Group warns Melbourne and Bandiana sites would tie Australia to US war
A national peace group has urged Canberra to scrap plans for US weapons storage in Victoria, including temporary holding in Melbourne and a permanent warehouse at Bandiana near Wodonga.
On 6 July 2026, the Independent and Peaceful Australia Network, or IPAN, called on the Australian Government to reject any permanent stationing of US military weapons, bombs and missiles in Melbourne and at the Bandiana military base.
Under the plan described by IPAN, weapons would be stored in Melbourne while a permanent US warehouse is built at Bandiana in rural Victoria. IPAN says the Bandiana facility is expected to be operational and at full capacity by 2028.
Bandiana lies on the outskirts of Wodonga and next to the township of Bandiana itself. IPAN argues that placing a foreign military stockpile there would put bombs, missiles and munitions inside a civilian community.
Retired Army Major Cameron Leckie, an IPAN spokesperson, said the choice of Melbourne and Bandiana showed which conflict the US was planning for. He argued that both sites sit beyond the range of most Chinese missiles.
“Australia is being positioned as a forward logistics base for a US war against China,” Leckie said.
Bandiana base near Wodonga
IPAN says the Victorian stockpile would lock Australia into US war plans and weaken national sovereignty. According to the group, the move would also make it harder for Australia to pursue peaceful relations with neighbouring countries.
Leckie also raised concerns about nuclear ambiguity. He said the United States does not confirm or deny whether its ships or aircraft carry nuclear weapons, while Australia accepts that position.

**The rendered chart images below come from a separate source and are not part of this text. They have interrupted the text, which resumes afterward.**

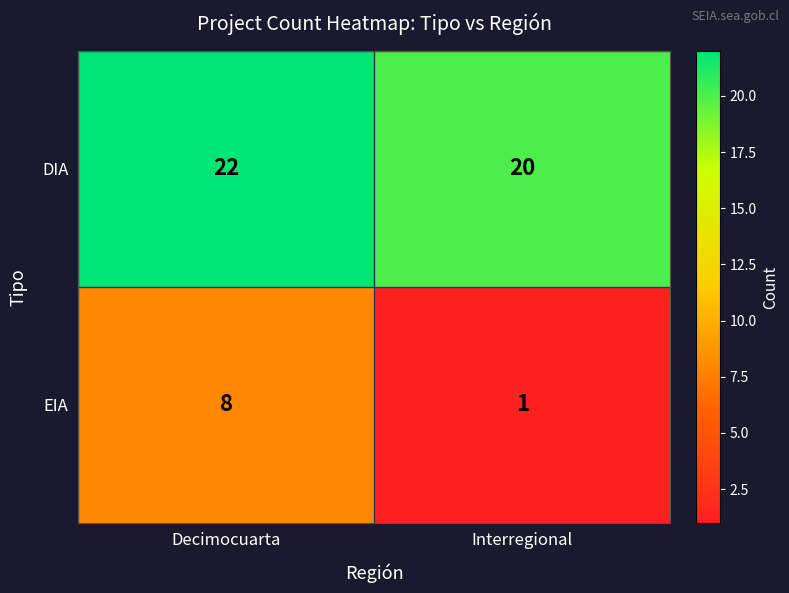

Reading right to left, what are all the values shown in this chart?

DIA: Interregional=20	Decimocuarta=22
EIA: Interregional=1	Decimocuarta=8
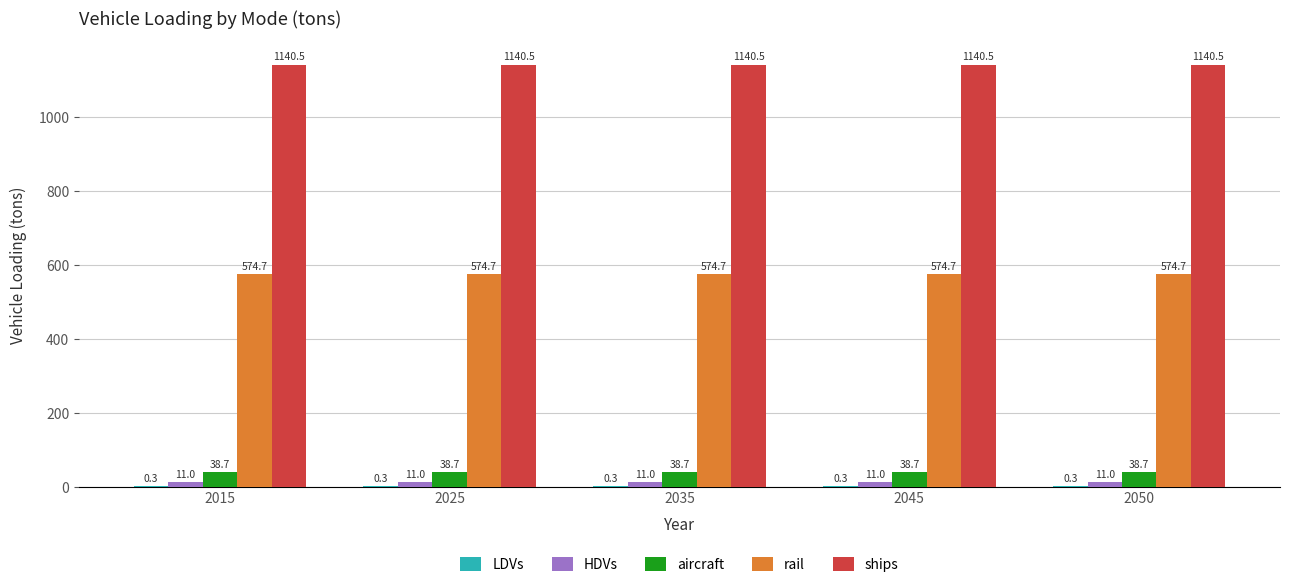

Which series has the largest total across all categories?

ships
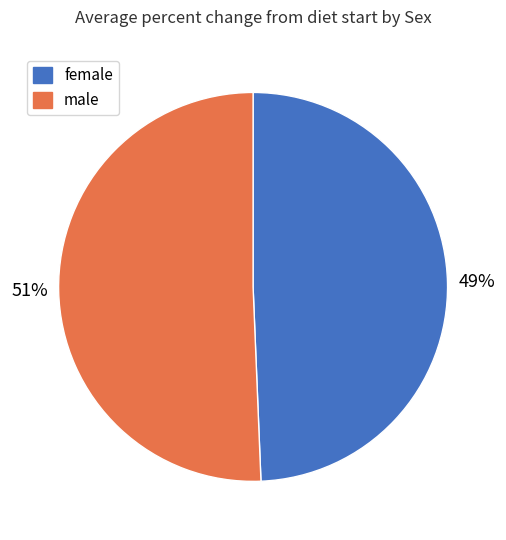

How many slices are in this pie chart?

2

As a result, IPAN says there is no guarantee any future stockpile in Victoria would exclude nuclear weapons. For that reason, the group wants the plan halted immediately.
According to IPAN, the arrangement rests on the US-Australia Force Posture Agreement. The group says that agreement legalises US military installations on Australian soil and grants the United States operational control over them.

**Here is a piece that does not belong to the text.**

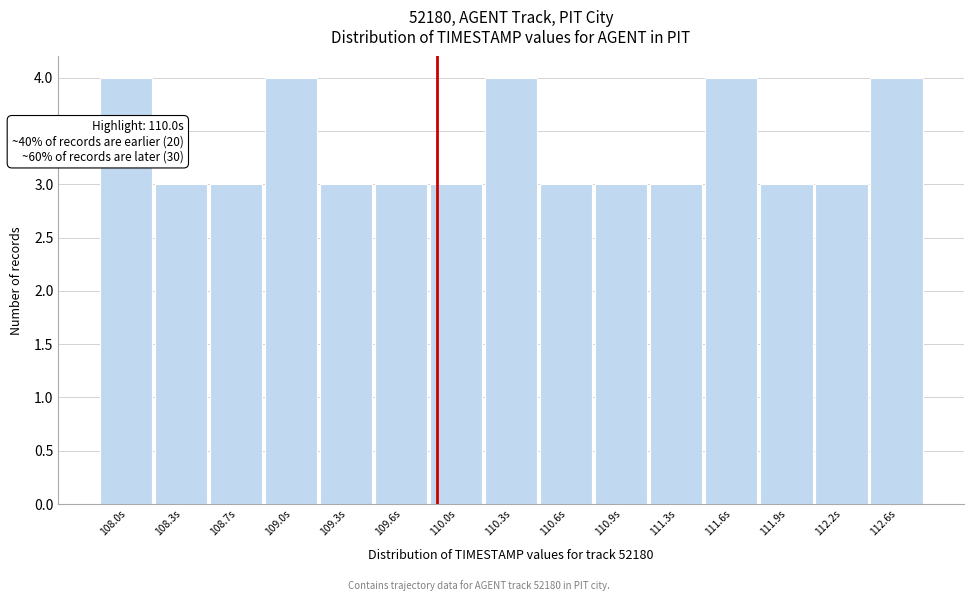

Reading right to left, transcribe all the data shown in this chart.

112.6s=4	112.2s=3	111.9s=3	111.6s=4	111.3s=3	110.9s=3	110.6s=3	110.3s=4	110.0s=3	109.6s=3	109.3s=3	109.0s=4	108.7s=3	108.3s=3	108.0s=4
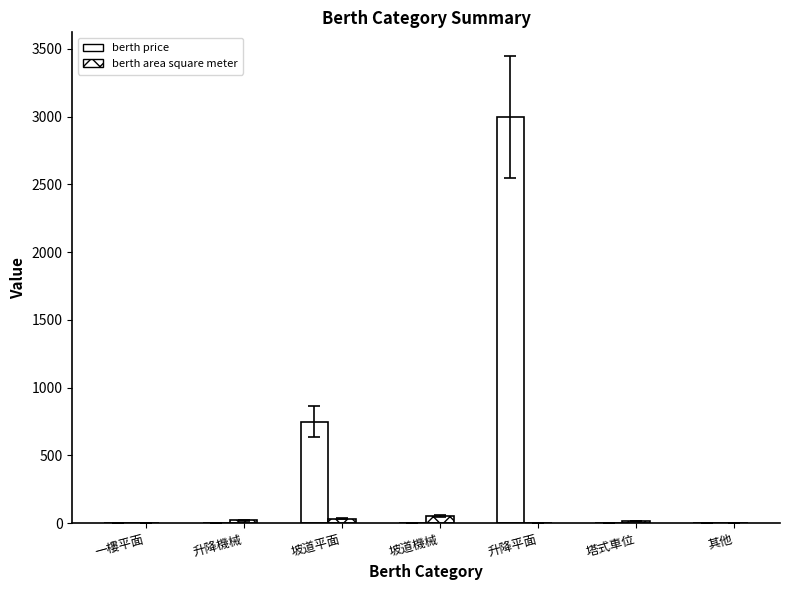

Is the value of berth area square meter at 坡道機械 greater than the value of berth price at 坡道平面?

No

Meanwhile, IPAN links the Victorian proposal to a wider US strategic shift across the Asia-Pacific. The group says Washington is winding down its involvement in Ukraine and the Middle East and reducing its military commitment to NATO, while expanding its military presence closer to China.
In IPAN’s view, a weapons warehouse in Australia would mark a new step in that military expansion. The group says the plan signals where Washington believes the next war could be fought.
“The deployment and storage of US bombs, missiles, and munitions on our soil is outrageous,” Leckie said, arguing that the plan would compromise Australian sovereignty.